▶ **Exercise input**
▬▬▬▬▬▬▬▬▬▬

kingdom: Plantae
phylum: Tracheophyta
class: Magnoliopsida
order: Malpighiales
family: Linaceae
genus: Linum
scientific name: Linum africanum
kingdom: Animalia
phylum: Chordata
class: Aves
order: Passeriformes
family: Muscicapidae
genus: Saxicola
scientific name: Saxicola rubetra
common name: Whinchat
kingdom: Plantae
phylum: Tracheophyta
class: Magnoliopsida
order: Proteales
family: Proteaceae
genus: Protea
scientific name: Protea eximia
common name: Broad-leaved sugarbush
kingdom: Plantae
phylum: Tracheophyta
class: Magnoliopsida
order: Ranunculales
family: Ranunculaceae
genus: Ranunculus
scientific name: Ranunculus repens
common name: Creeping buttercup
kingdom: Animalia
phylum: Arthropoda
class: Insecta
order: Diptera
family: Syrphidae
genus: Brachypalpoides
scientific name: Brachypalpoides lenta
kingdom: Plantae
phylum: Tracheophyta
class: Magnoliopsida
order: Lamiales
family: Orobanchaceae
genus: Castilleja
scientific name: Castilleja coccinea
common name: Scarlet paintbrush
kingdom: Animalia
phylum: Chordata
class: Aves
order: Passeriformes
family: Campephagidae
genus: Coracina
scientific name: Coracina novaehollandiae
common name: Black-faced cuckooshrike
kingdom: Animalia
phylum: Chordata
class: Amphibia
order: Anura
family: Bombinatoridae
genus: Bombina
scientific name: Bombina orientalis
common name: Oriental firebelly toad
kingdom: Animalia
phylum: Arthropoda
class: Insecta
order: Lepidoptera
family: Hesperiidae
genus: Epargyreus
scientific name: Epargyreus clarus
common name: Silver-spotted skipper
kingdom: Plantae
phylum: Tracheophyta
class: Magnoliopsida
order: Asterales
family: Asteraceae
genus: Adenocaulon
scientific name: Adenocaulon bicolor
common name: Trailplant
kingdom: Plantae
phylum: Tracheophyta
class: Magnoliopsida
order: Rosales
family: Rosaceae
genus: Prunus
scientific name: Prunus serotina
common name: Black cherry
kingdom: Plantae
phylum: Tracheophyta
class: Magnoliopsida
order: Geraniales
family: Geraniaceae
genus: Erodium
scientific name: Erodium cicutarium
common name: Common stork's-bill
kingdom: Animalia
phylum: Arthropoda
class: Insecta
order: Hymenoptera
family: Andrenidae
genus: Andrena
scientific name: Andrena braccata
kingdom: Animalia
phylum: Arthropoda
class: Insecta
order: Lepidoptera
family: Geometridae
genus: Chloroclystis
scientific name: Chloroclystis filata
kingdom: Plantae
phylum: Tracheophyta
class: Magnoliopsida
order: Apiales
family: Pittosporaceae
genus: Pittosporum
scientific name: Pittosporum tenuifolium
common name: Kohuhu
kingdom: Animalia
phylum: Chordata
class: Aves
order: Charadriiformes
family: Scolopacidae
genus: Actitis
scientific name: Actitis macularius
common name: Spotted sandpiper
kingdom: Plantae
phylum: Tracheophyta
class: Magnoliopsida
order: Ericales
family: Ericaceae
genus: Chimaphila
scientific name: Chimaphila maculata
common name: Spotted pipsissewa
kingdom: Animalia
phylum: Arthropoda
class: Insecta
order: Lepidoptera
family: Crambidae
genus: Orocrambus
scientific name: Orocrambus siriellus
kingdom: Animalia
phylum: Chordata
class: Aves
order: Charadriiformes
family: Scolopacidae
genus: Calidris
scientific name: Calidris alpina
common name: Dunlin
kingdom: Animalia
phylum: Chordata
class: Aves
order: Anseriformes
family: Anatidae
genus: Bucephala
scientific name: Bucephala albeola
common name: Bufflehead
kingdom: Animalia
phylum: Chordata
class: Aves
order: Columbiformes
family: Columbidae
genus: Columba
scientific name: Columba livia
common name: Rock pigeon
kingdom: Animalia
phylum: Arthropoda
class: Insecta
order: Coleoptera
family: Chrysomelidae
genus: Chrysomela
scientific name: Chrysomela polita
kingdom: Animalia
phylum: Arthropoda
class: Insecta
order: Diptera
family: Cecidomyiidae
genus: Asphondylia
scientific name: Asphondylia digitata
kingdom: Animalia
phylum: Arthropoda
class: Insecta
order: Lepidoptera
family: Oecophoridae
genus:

▬▬▬▬▬▬▬▬▬▬

▶ **Given instruction**
Copy every one of the lines above word for word, in the same order.

▶ **Answer to this exercise**
kingdom: Plantae
phylum: Tracheophyta
class: Magnoliopsida
order: Malpighiales
family: Linaceae
genus: Linum
scientific name: Linum africanum
kingdom: Animalia
phylum: Chordata
class: Aves
order: Passeriformes
family: Muscicapidae
genus: Saxicola
scientific name: Saxicola rubetra
common name: Whinchat
kingdom: Plantae
phylum: Tracheophyta
class: Magnoliopsida
order: Proteales
family: Proteaceae
genus: Protea
scientific name: Protea eximia
common name: Broad-leaved sugarbush
kingdom: Plantae
phylum: Tracheophyta
class: Magnoliopsida
order: Ranunculales
family: Ranunculaceae
genus: Ranunculus
scientific name: Ranunculus repens
common name: Creeping buttercup
kingdom: Animalia
phylum: Arthropoda
class: Insecta
order: Diptera
family: Syrphidae
genus: Brachypalpoides
scientific name: Brachypalpoides lenta
kingdom: Plantae
phylum: Tracheophyta
class: Magnoliopsida
order: Lamiales
family: Orobanchaceae
genus: Castilleja
scientific name: Castilleja coccinea
common name: Scarlet paintbrush
kingdom: Animalia
phylum: Chordata
class: Aves
order: Passeriformes
family: Campephagidae
genus: Coracina
scientific name: Coracina novaehollandiae
common name: Black-faced cuckooshrike
kingdom: Animalia
phylum: Chordata
class: Amphibia
order: Anura
family: Bombinatoridae
genus: Bombina
scientific name: Bombina orientalis
common name: Oriental firebelly toad
kingdom: Animalia
phylum: Arthropoda
class: Insecta
order: Lepidoptera
family: Hesperiidae
genus: Epargyreus
scientific name: Epargyreus clarus
common name: Silver-spotted skipper
kingdom: Plantae
phylum: Tracheophyta
class: Magnoliopsida
order: Asterales
family: Asteraceae
genus: Adenocaulon
scientific name: Adenocaulon bicolor
common name: Trailplant
kingdom: Plantae
phylum: Tracheophyta
class: Magnoliopsida
order: Rosales
family: Rosaceae
genus: Prunus
scientific name: Prunus serotina
common name: Black cherry
kingdom: Plantae
phylum: Tracheophyta
class: Magnoliopsida
order: Geraniales
family: Geraniaceae
genus: Erodium
scientific name: Erodium cicutarium
common name: Common stork's-bill
kingdom: Animalia
phylum: Arthropoda
class: Insecta
order: Hymenoptera
family: Andrenidae
genus: Andrena
scientific name: Andrena braccata
kingdom: Animalia
phylum: Arthropoda
class: Insecta
order: Lepidoptera
family: Geometridae
genus: Chloroclystis
scientific name: Chloroclystis filata
kingdom: Plantae
phylum: Tracheophyta
class: Magnoliopsida
order: Apiales
family: Pittosporaceae
genus: Pittosporum
scientific name: Pittosporum tenuifolium
common name: Kohuhu
kingdom: Animalia
phylum: Chordata
class: Aves
order: Charadriiformes
family: Scolopacidae
genus: Actitis
scientific name: Actitis macularius
common name: Spotted sandpiper
kingdom: Plantae
phylum: Tracheophyta
class: Magnoliopsida
order: Ericales
family: Ericaceae
genus: Chimaphila
scientific name: Chimaphila maculata
common name: Spotted pipsissewa
kingdom: Animalia
phylum: Arthropoda
class: Insecta
order: Lepidoptera
family: Crambidae
genus: Orocrambus
scientific name: Orocrambus siriellus
kingdom: Animalia
phylum: Chordata
class: Aves
order: Charadriiformes
family: Scolopacidae
genus: Calidris
scientific name: Calidris alpina
common name: Dunlin
kingdom: Animalia
phylum: Chordata
class: Aves
order: Anseriformes
family: Anatidae
genus: Bucephala
scientific name: Bucephala albeola
common name: Bufflehead
kingdom: Animalia
phylum: Chordata
class: Aves
order: Columbiformes
family: Columbidae
genus: Columba
scientific name: Columba livia
common name: Rock pigeon
kingdom: Animalia
phylum: Arthropoda
class: Insecta
order: Coleoptera
family: Chrysomelidae
genus: Chrysomela
scientific name: Chrysomela polita
kingdom: Animalia
phylum: Arthropoda
class: Insecta
order: Diptera
family: Cecidomyiidae
genus: Asphondylia
scientific name: Asphondylia digitata
kingdom: Animalia
phylum: Arthropoda
class: Insecta
order: Lepidoptera
family: Oecophoridae
genus:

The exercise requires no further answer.